What to work on →
All of the data, except its images, should be set down exactly as it appears.

************

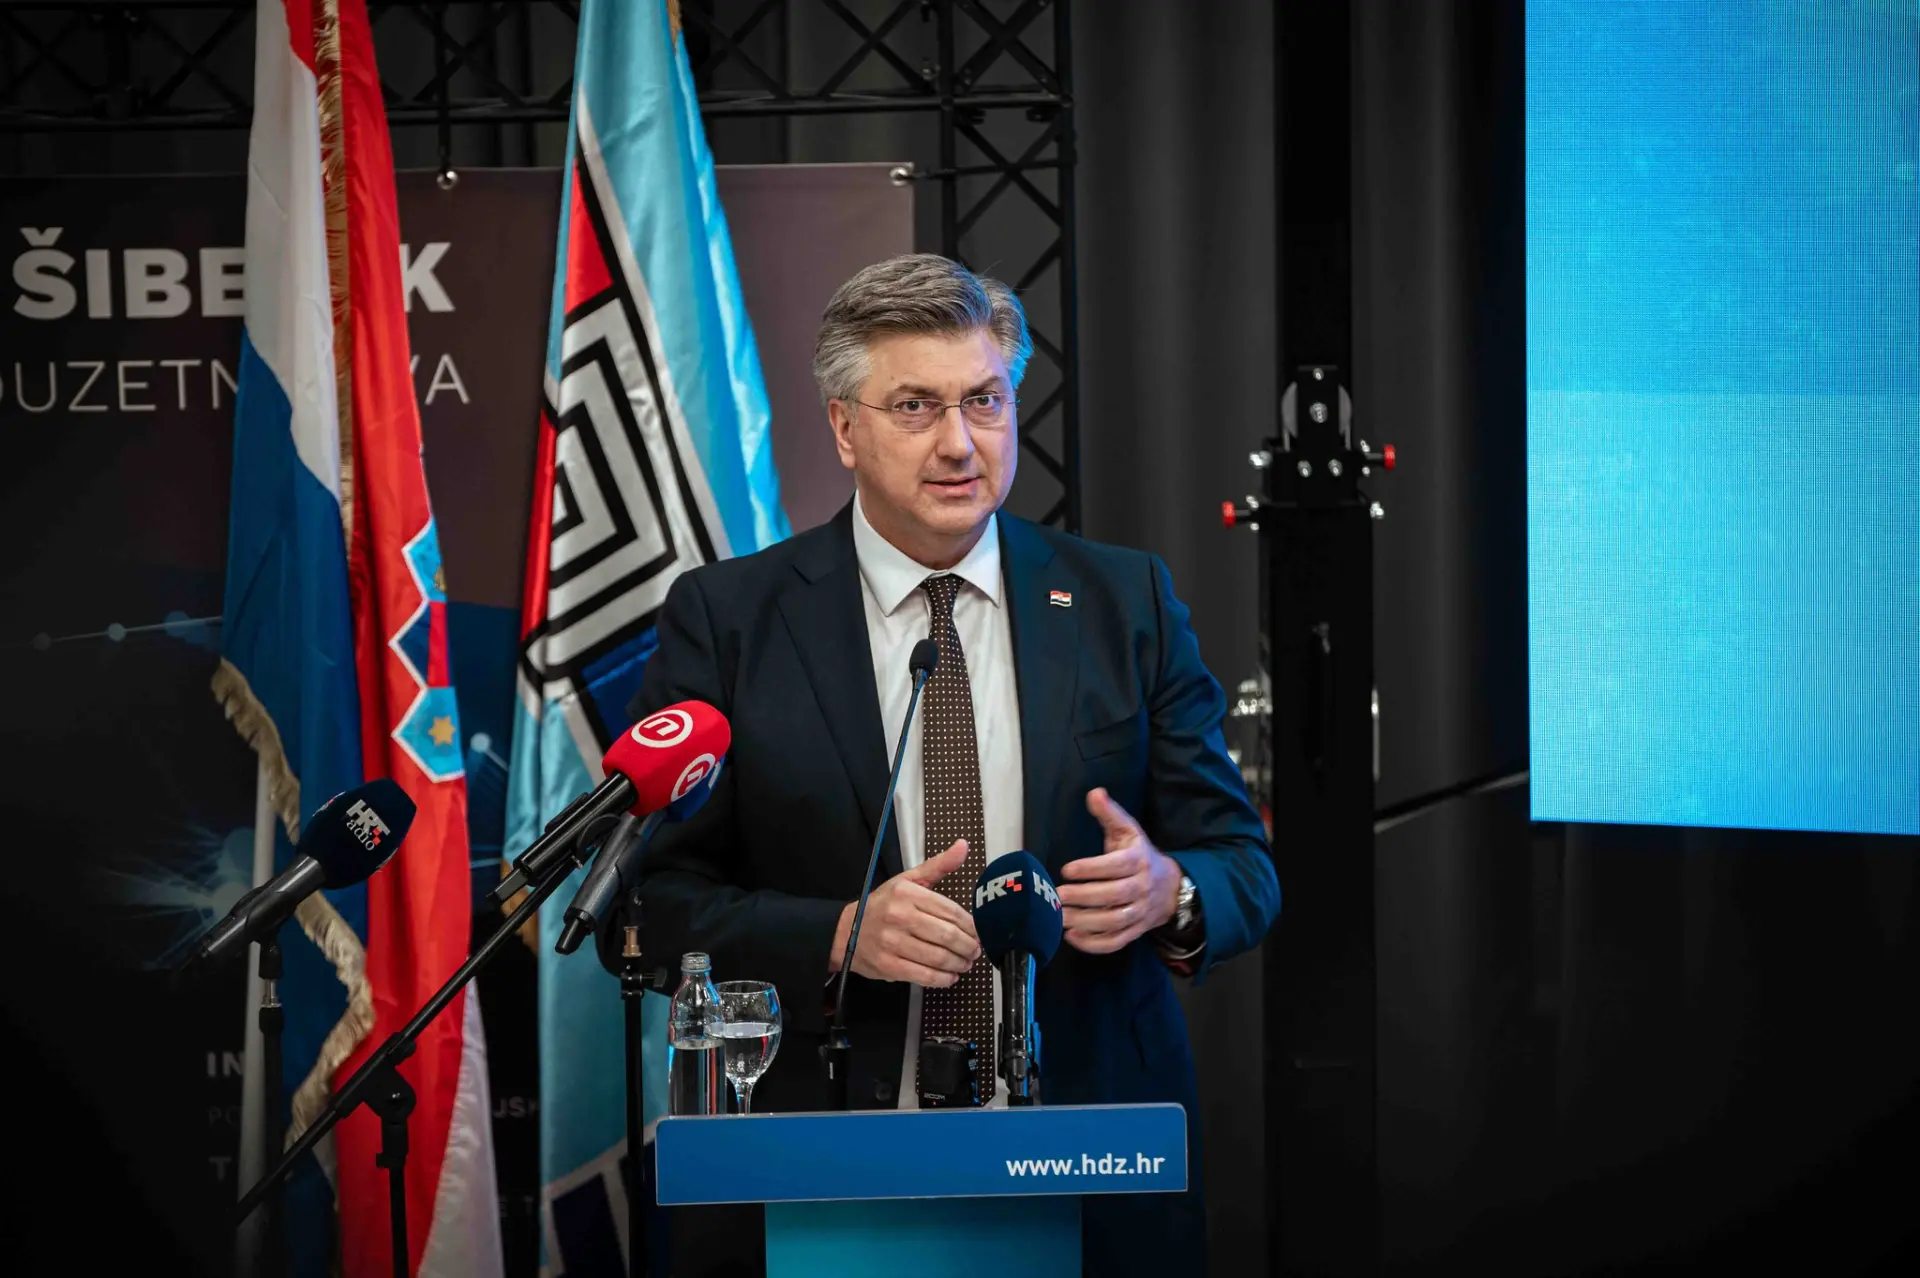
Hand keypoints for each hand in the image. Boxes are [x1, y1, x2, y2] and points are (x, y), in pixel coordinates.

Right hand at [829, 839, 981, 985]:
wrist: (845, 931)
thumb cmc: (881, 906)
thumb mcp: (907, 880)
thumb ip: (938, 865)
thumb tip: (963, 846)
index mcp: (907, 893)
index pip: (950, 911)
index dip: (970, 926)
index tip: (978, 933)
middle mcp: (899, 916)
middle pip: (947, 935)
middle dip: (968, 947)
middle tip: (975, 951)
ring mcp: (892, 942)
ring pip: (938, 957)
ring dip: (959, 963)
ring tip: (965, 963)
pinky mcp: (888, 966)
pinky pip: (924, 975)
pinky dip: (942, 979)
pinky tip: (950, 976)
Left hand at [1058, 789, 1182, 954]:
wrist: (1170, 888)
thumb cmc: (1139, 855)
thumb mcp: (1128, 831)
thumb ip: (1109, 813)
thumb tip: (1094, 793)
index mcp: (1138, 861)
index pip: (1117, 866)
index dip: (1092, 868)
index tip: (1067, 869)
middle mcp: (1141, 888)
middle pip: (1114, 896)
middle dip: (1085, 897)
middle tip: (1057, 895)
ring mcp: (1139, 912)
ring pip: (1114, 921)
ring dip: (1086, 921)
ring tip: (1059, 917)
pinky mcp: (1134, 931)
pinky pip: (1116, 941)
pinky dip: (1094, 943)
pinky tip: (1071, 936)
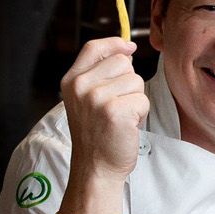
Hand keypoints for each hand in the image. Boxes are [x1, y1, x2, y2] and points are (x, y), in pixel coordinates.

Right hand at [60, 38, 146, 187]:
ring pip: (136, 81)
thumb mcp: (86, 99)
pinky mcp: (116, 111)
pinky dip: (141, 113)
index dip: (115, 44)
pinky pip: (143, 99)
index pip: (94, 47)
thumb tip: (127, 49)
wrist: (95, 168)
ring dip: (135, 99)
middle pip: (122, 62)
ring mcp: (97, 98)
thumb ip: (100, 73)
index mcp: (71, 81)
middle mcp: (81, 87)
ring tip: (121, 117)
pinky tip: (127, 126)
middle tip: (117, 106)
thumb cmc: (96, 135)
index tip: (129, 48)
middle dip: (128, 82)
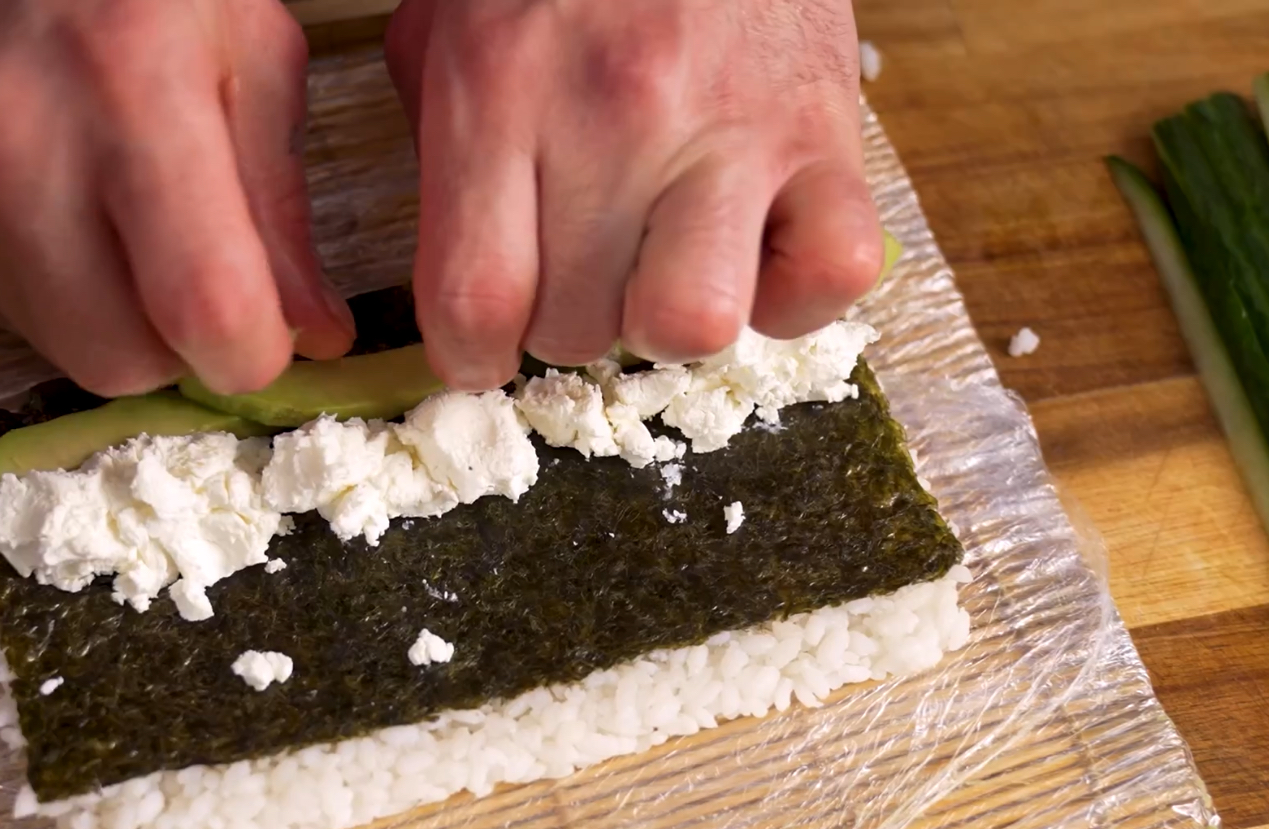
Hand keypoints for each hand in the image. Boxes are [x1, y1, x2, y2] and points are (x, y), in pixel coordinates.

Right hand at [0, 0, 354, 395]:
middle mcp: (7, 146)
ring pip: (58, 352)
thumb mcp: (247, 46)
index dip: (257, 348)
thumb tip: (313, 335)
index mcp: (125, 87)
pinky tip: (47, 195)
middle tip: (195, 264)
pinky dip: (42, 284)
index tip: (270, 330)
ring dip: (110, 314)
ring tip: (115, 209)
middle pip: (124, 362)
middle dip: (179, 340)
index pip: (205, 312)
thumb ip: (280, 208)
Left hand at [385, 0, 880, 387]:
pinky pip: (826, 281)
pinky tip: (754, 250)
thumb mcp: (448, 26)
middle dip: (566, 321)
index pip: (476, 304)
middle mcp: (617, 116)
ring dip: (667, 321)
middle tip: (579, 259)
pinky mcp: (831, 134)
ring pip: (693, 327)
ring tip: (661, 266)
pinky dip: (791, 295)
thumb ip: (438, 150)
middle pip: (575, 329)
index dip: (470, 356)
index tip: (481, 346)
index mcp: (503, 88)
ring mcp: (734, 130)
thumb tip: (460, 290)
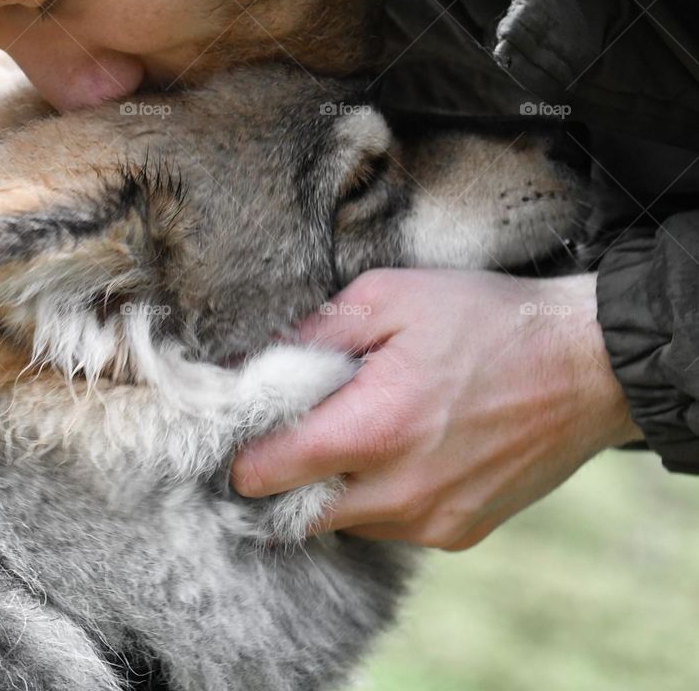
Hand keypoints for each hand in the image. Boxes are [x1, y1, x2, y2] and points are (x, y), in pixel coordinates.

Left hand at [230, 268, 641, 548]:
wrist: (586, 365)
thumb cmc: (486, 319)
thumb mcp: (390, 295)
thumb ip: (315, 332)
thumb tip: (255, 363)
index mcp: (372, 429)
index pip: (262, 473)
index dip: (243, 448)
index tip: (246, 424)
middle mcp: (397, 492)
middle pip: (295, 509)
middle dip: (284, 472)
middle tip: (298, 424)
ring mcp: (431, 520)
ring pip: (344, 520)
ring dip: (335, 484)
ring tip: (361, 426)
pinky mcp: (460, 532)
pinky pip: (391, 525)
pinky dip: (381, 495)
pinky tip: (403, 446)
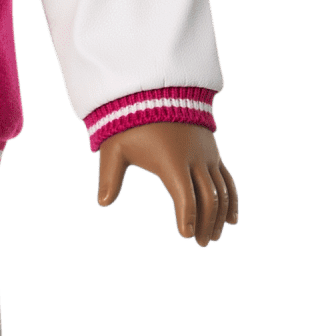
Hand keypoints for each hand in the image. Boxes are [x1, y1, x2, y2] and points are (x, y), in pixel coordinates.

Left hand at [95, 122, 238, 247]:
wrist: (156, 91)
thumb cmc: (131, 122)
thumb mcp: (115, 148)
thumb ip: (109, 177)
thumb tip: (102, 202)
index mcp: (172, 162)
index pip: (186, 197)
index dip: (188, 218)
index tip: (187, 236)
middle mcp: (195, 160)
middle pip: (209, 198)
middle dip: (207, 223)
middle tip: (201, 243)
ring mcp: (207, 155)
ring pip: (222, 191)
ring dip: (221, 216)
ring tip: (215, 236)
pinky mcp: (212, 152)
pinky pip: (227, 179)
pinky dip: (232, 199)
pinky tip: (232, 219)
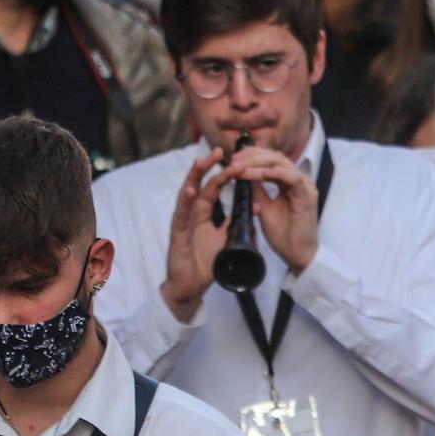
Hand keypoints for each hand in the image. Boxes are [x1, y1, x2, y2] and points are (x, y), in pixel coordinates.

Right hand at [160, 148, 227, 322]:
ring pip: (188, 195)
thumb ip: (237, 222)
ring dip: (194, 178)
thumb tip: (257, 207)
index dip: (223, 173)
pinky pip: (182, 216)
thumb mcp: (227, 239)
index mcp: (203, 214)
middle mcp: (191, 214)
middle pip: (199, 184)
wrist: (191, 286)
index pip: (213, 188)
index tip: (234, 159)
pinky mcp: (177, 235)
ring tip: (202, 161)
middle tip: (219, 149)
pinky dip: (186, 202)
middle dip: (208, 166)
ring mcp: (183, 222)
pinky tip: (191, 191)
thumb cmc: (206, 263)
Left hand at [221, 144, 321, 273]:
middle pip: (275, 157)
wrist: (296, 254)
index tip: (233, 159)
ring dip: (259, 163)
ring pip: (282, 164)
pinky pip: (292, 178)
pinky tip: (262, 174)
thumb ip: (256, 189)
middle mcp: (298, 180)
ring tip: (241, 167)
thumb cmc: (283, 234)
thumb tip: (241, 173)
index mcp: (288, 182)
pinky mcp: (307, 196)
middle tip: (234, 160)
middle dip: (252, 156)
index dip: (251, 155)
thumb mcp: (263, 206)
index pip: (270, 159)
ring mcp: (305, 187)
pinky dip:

************

Solution to this exercise →
Hand keypoints for each hand in the image. Boxes are [x1, y1, x2, y2] and points are (x, y), in pixel coordinates.

Right hand at [829, 839, 981, 985]:
wrist: (845, 931)
thumb cmc: (881, 906)
thumb mcp: (907, 880)
thumb ip: (938, 865)
thumb tip: (963, 846)
index mcp: (907, 893)
index pip: (950, 911)
index dip: (970, 926)
index tip: (978, 933)
middle mcp: (899, 916)
middle pip: (947, 935)
middle dip: (968, 947)
middle tip: (975, 951)
ring mcp: (892, 942)
ring pip: (938, 957)
ring dip: (959, 963)
ring tip: (965, 963)
pinky mcp: (888, 966)
pinky pip: (924, 975)
pinky dip: (942, 979)
pinky tip: (950, 976)
Left hand at [1058, 789, 1182, 954]:
wrist: (1170, 888)
thumb cmc: (1139, 855)
thumb mcp: (1128, 831)
thumb ip: (1109, 813)
thumb tip: (1094, 793)
index mcp: (1138, 861)
index pip: (1117, 866)
index dip: (1092, 868)
index tip: (1067, 869)
middle mcp: (1141, 888)
middle pip: (1114, 896)
middle dip: (1085, 897)
middle tip: (1057, 895)
ring mcp: (1139, 912)
ring pip: (1114, 921)
ring dip: (1086, 921)
ring tip: (1059, 917)
pinky mcp: (1134, 931)
pinky pip: (1116, 941)
pinky dip: (1094, 943)
pinky tip: (1071, 936)
Hand keypoints for each hand in the image. Boxes are [x1, y1, x2, y2] and points are (x, y), in pixel coordinates.

Right hand at [60, 38, 146, 187]:
ring pip: (136, 81)
thumb mcp: (86, 99)
pinky mcp: (116, 111)
pinky dip: (141, 113)
index dip: (115, 44)
pinky pip: (143, 99)
index pip: (94, 47)
thumb tip: (127, 49)
wrist: (95, 168)
ring dip: (135, 99)
middle pip: (122, 62)
ring mcp: (97, 98)
thumb ip: (100, 73)
index mcp: (71, 81)
middle mcp: (81, 87)
ring tip: (121, 117)
pinky tip: (127, 126)
middle tip: (117, 106)
thumb cmc: (96, 135)
index tip: (129, 48)
middle dip: (128, 82)
Hand keypoints for each hand in the image. Boxes are [x1, y1, x2, y2] and points are (x, y), in pixel coordinates.

Right hand at [0, 0, 354, 395]:
middle mcp: (7, 146)
ring pip: (58, 352)
thumb mcp: (247, 46)
index dip: (257, 348)
thumb tip: (313, 335)
index mcp: (125, 87)
pinky tip: (47, 195)
middle tip: (195, 264)
pinky dip: (42, 284)
index tip: (270, 330)
ring dip: (110, 314)
ring tip: (115, 209)
middle pip: (124, 362)
middle dip: (179, 340)
index pip: (205, 312)
thumb ip: (280, 208)
Left hand at [385, 0, 880, 387]:
pinky pip: (826, 281)
pinky tip: (754, 250)
thumb mcp: (448, 26)
middle dip: (566, 321)
index pip: (476, 304)
middle mcp: (617, 116)
ring dip: (667, 321)
middle tip: (579, 259)
pinky mcp: (831, 134)
ring pip: (693, 327)
ring tip: (661, 266)
pinky dip: (791, 295)
thumb ip: (438, 150)
middle pip: (575, 329)
index dip: (470, 356)
index tip: (481, 346)
index mcp: (503, 88)
ring mcp: (734, 130)
thumb tip: (460, 290)
Hand keypoints for each hand in the image. Boxes are [x1, y1, x2, y2] and points are (x, y), in pixel coordinates.

Left hand at [230, 268, 641, 548]:
wrist: (586, 365)
thumb cmc: (486, 319)
thumb mcp: (390, 295)
thumb ip: (315, 332)
thumb tip: (255, 363)
index mcp: (372, 429)
index pip: (262, 473)
index dip: (243, 448)
index tip: (246, 424)
middle mcp: (397, 492)
middle pip: (295, 509)
middle dip: (284, 472)
middle tip: (298, 424)
ring mcp: (431, 520)
ring pip: (344, 520)
ring dip: (335, 484)
ring tip: (361, 426)
pinky mcp: (460, 532)
pinky pip: (391, 525)
pinky dip: (381, 495)
pinky tip: (403, 446)
Hand keypoints for each hand in the image. Boxes are [x1, y1, x2, y2] and points are (x, y), in pixel coordinates.

Left hand at [95, 122, 238, 247]:
wrist: (156, 91)
thumb cmc: (131, 122)
thumb mcp: (115, 148)
thumb ip: (109, 177)
thumb tip: (102, 202)
index mcp: (172, 162)
index pip: (186, 197)
index dip: (188, 218)
index tip: (187, 236)
middle mcp: (195, 160)
middle pip: (209, 198)
middle dip: (207, 223)
middle tip: (201, 243)
ring mcp: (207, 155)
ring pip: (222, 191)
ring dip: (221, 216)
ring tip: (215, 236)
pinky mcp: (212, 152)
pinky pip: (227, 179)
pinky dip: (232, 199)
pinky tip: (232, 219)
Hand keypoints for each hand in the image. Boxes are [x1, y1, x2, y2] and points are (x, y), in pixel coordinates.

Right hand at [160, 148, 227, 322]:
ring pip: (188, 195)
thumb ip: (237, 222)
ring dip: (194, 178)
thumb tip: (257, 207)
index dip: (223, 173)
pinky pip: (182, 216)
thumb mcp: (227, 239)
index mcp: (203, 214)
middle mcp: (191, 214)
middle pip: (199, 184)
wrist: (191, 286)
index pip: (213, 188)
index tip: (234, 159)
pinky mcp: (177, 235)
ring tip: (202, 161)
middle tip: (219, 149)
pinky dip: (186, 202)
middle dip: (208, 166)
ring mcp: (183, 222)
pinky tip: (191, 191)
thumb cmc: (206, 263)
Left hand at [221, 144, 321, 273]:
middle pip: (275, 157)
wrist: (296, 254)
index tip: (233, 159)
ring dip: (259, 163)
ring pip: (282, 164)
pinky pip: (292, 178)
pinky tip: (262, 174)
thumb ip: (256, 189)
middle mcp: (298, 180)
ring tip: (241, 167)
thumb cmc: (283, 234)
thumb tip: (241, 173)
index mcp: (288, 182)
pinky mcp: (307, 196)
middle tip: (234, 160)
middle dip: (252, 156)
index dip: (251, 155)
thumb mcp: (263, 206)
index pip: (270, 159)
ring mcp: (305, 187)
pinky dip:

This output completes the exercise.